Eu acho superbacana, não só porque vai juntando novamente essas pessoas de certa forma – porque depois dessa época cada um consolidou sua carreira. Nós construímos a nossa porque já existia o Clube quando eu comecei, mas hoje faz 30 anos que eu estou com o 14 Bis, então essa história pra mim tem 35 anos ou um pouco mais. E hoje a gente está encontrando novamente as pessoas, vendo o Marcinho, vendo todo o pessoal aqui de novo, o Flávio está voltando para Belo Horizonte, voltando a morar aqui, então eu acho que é legal porque vai trazer um pouco daquilo, só que agora um pouco mais profissional, mas sem perder aquela mesma força e aquela mesma idéia que teve quando começou. Começou sem ninguém falar: “Vamos começar alguma coisa”. Não teve nada disso, pelo o que eu sei, porque eu não vi realmente o começo do Clube da Esquina, eu já o vi um pouco existindo, mas nunca percebi nada desse tipo. Se foi um movimento, é porque tinha que ser, ninguém quis fazer um movimento, ele se tornou um movimento. Acho que agora que de novo estão se juntando essas pessoas quem sabe não vem coisa nova aí.

FORMAÇÃO MUSICAL
Clube da Esquina: Avaliação

Eu acho que o Clube da Esquina influenciou e está influenciando todo mundo.

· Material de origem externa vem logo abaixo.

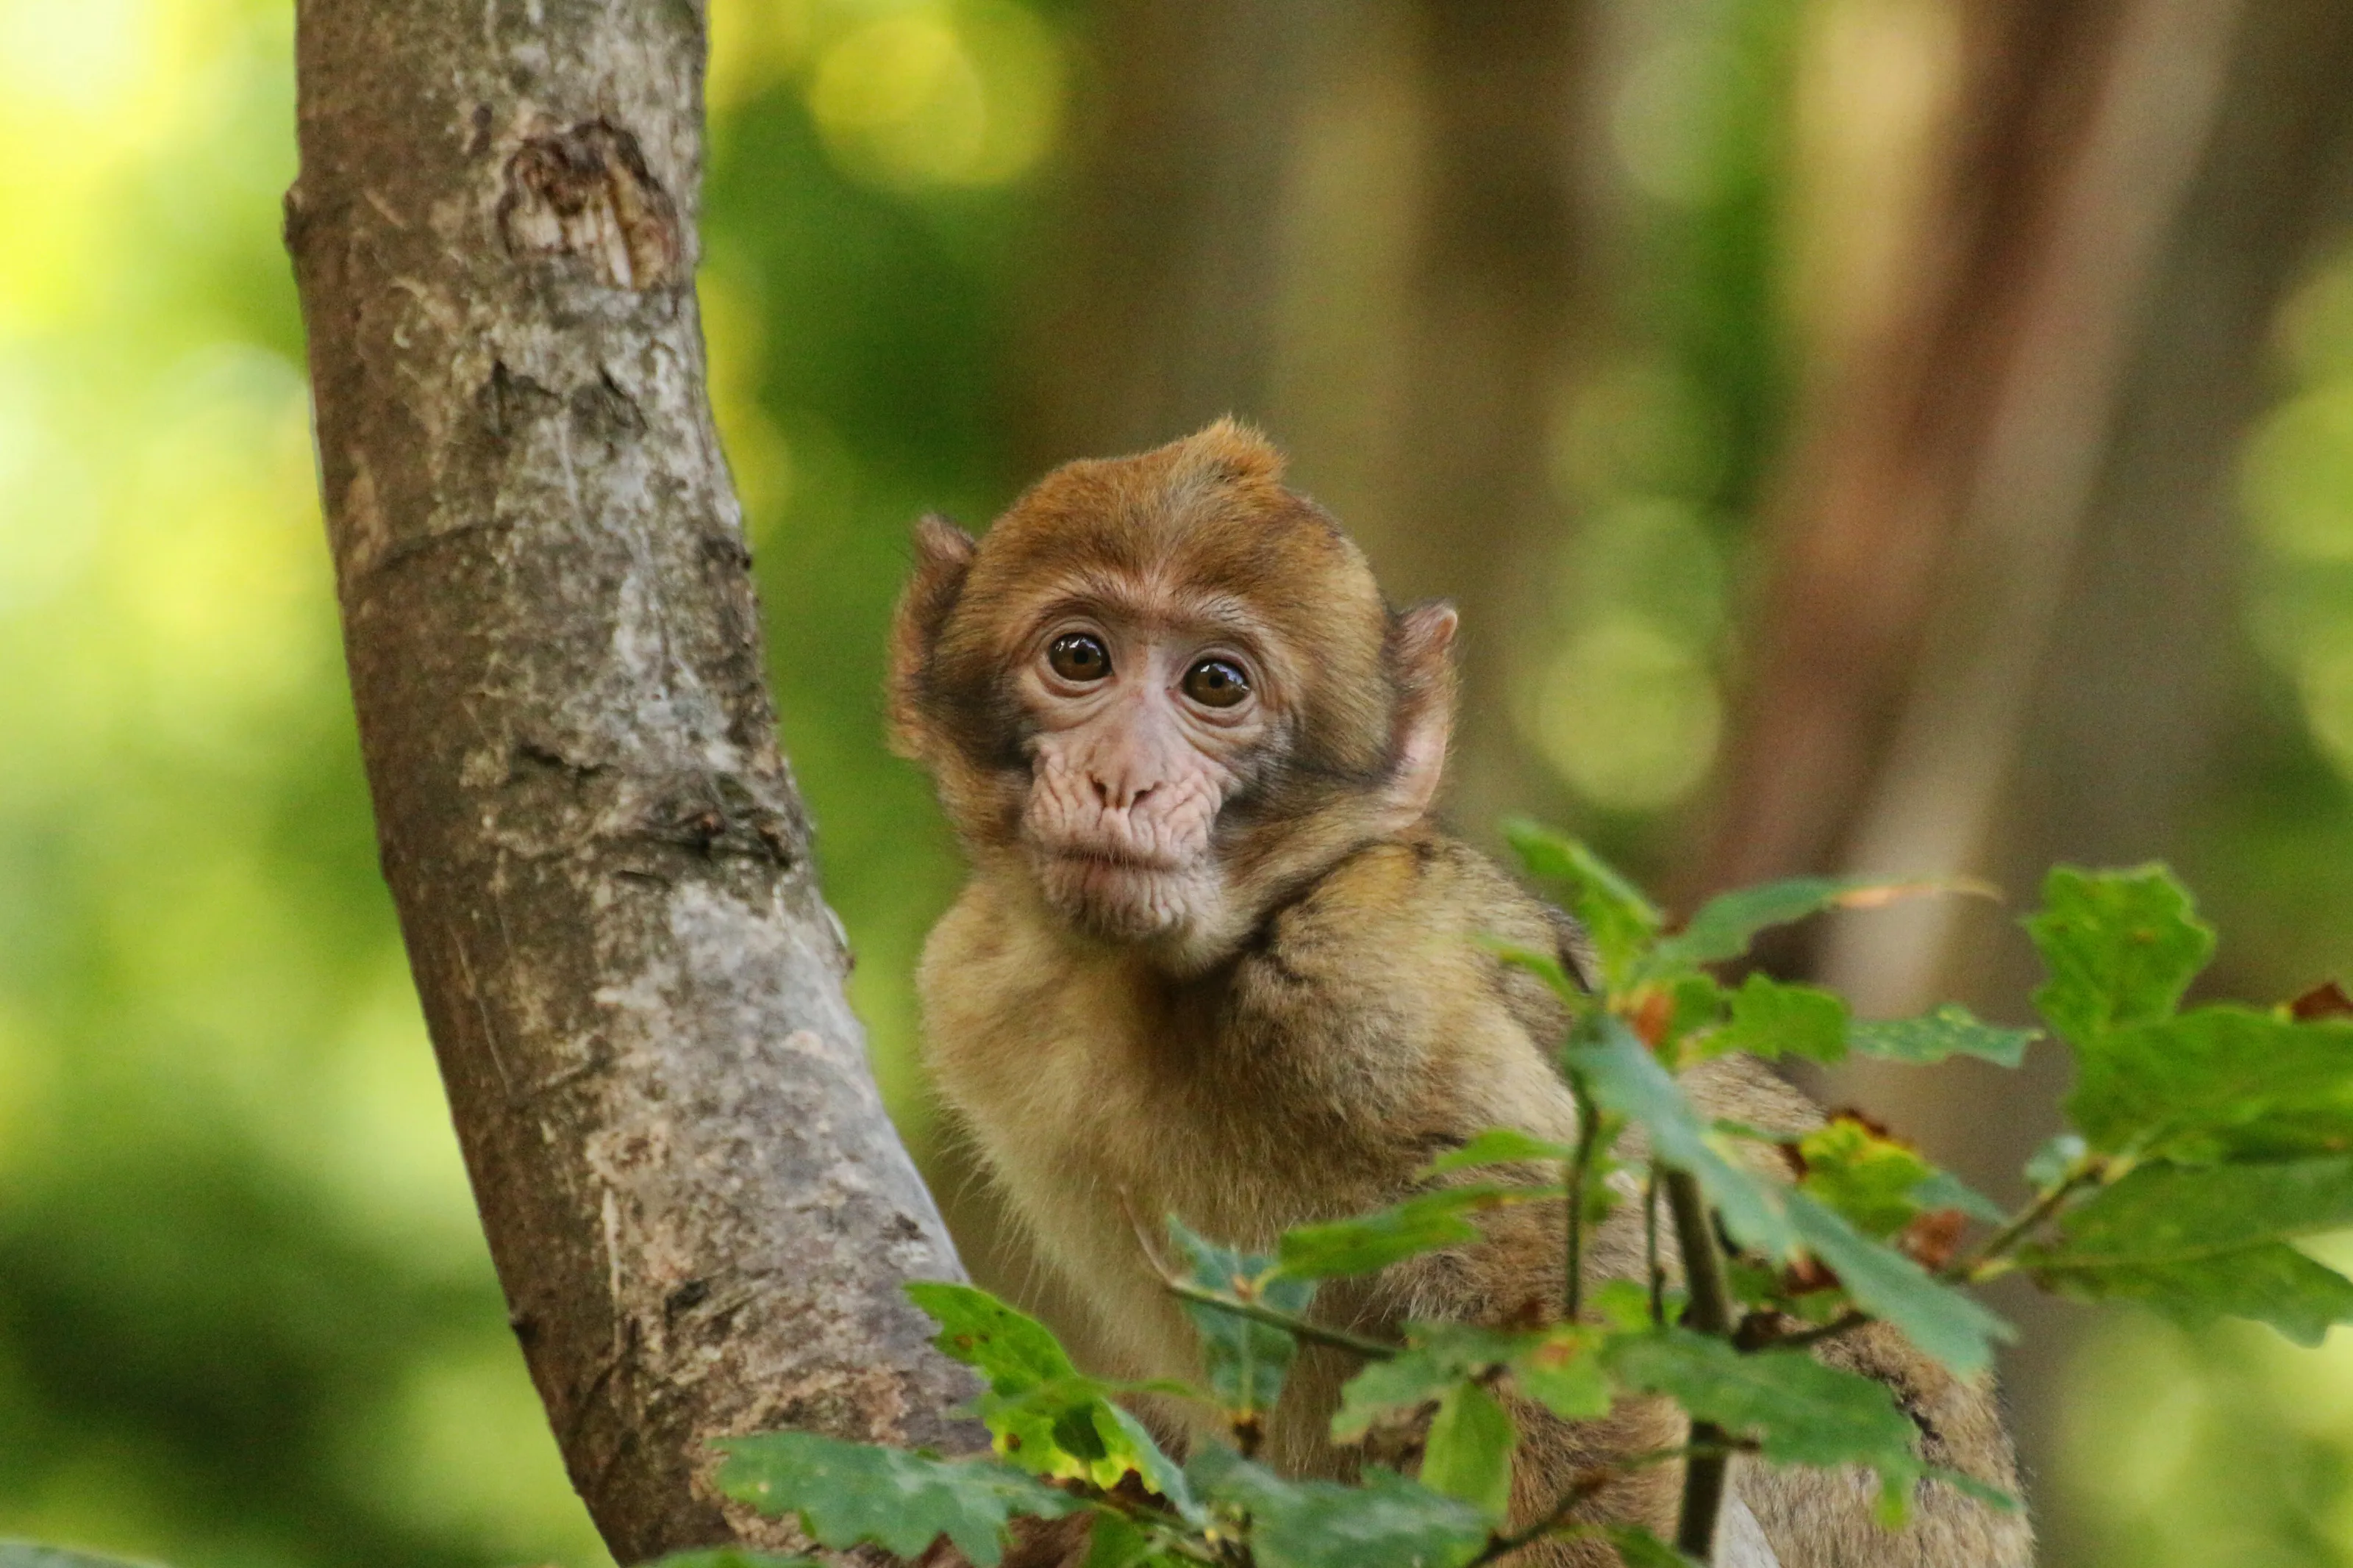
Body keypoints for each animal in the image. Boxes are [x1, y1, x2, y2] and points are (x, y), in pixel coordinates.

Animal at [886, 419, 2032, 1568]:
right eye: (1080, 656)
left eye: (1214, 682)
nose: (1122, 776)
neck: (1150, 983)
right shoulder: (968, 981)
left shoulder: (1365, 994)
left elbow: (1575, 1350)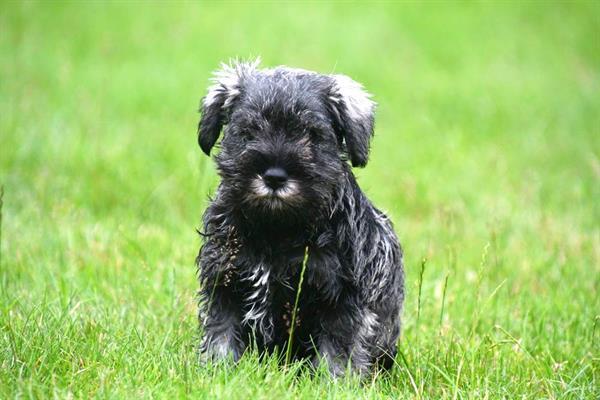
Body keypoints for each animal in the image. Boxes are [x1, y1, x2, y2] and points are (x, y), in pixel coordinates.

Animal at [195, 58, 406, 376]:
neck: (277, 229)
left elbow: (338, 349)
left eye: (311, 135)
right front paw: (217, 371)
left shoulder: (341, 298)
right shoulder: (225, 283)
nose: (274, 176)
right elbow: (221, 335)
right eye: (247, 131)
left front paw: (334, 381)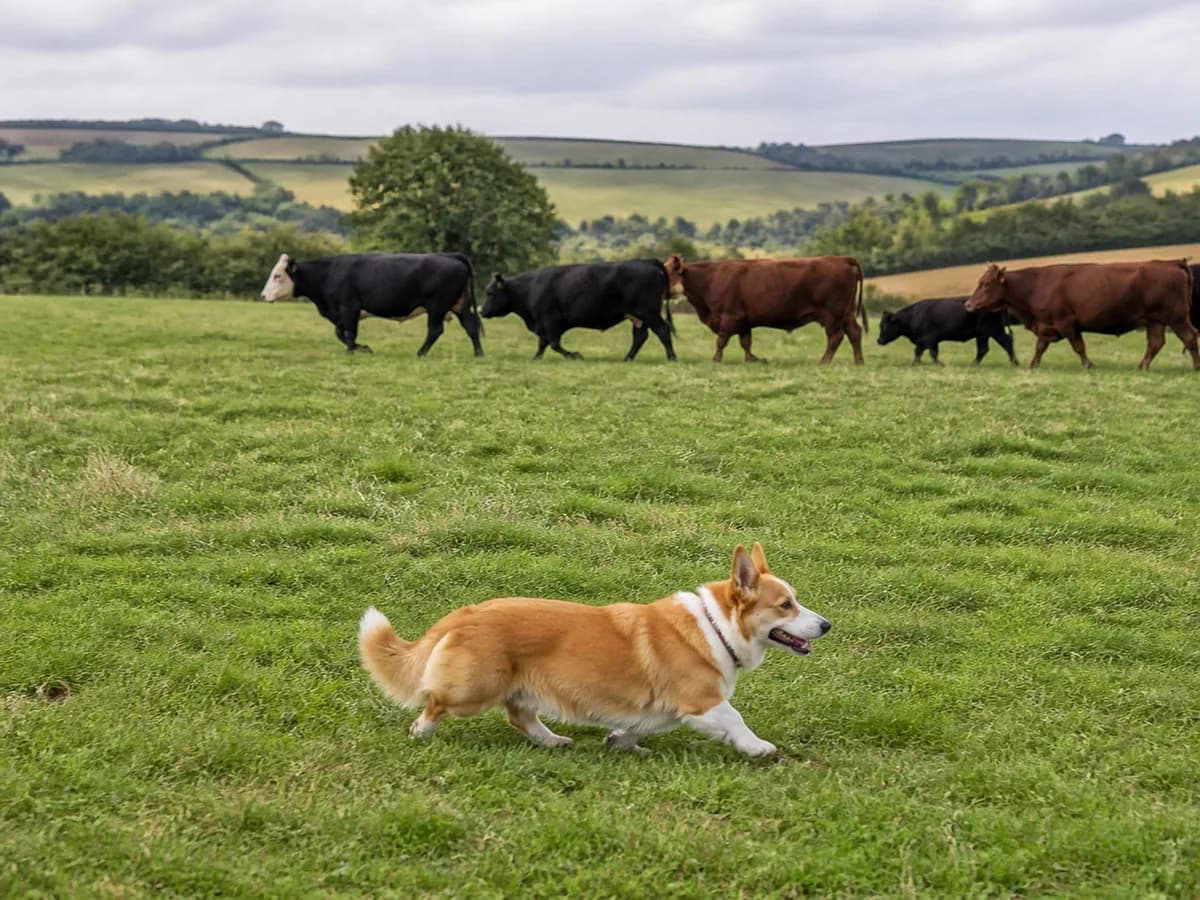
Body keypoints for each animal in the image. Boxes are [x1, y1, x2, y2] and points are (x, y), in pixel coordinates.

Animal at [259, 252, 483, 356]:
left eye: (278, 276)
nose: (263, 295)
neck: (329, 273)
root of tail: (450, 255)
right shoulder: (341, 313)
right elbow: (340, 333)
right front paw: (362, 348)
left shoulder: (349, 308)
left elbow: (349, 333)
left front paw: (353, 351)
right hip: (460, 304)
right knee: (471, 327)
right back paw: (478, 354)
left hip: (436, 307)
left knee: (435, 330)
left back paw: (421, 353)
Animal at [481, 259, 675, 361]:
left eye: (490, 292)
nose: (482, 311)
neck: (530, 288)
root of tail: (647, 261)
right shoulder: (543, 324)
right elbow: (543, 343)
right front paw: (536, 358)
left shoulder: (551, 321)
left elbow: (554, 344)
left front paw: (574, 355)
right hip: (638, 317)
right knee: (640, 337)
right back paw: (627, 358)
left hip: (649, 313)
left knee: (663, 330)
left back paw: (672, 357)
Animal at [662, 255, 866, 364]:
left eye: (666, 272)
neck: (710, 279)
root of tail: (841, 259)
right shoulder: (744, 321)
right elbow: (746, 342)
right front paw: (752, 359)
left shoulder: (729, 317)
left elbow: (721, 341)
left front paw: (716, 360)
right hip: (847, 313)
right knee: (855, 333)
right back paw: (859, 362)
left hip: (833, 315)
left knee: (835, 337)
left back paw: (824, 361)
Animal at [877, 296, 1019, 366]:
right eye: (880, 325)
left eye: (885, 326)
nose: (879, 340)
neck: (914, 315)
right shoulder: (927, 341)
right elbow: (921, 352)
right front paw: (916, 363)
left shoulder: (929, 338)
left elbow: (930, 353)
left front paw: (938, 364)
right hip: (983, 335)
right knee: (983, 349)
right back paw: (974, 364)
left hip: (994, 331)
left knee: (1006, 343)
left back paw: (1015, 363)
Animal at [964, 260, 1198, 370]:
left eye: (986, 283)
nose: (968, 304)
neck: (1035, 285)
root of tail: (1171, 262)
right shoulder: (1046, 325)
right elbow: (1040, 347)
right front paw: (1032, 365)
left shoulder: (1066, 323)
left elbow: (1078, 347)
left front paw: (1088, 365)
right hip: (1155, 320)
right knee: (1155, 343)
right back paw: (1142, 366)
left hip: (1176, 317)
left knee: (1190, 337)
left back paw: (1195, 367)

Você vê o pessoal, o Samuel, do Skank, fala muito, foi uma pessoa que se influenciou muito com o trabalho principalmente do Lô. Hoje em dia eles trabalham juntos inclusive. Você vê nas composições que tem ali a influência. E muita gente saiu do interior de Minas, do norte de Minas e veio pra cá por conta disso, por conta desse movimento musical que foi aqui. Então eu acho que foi um pólo, um ímã que atraiu muita gente boa que daqui foi para o mundo. Dizem que o Clube é do mundo. Ele saiu daqui para o mundo, realmente. Ele primeiro trouxe pra dentro pra depois levar de novo.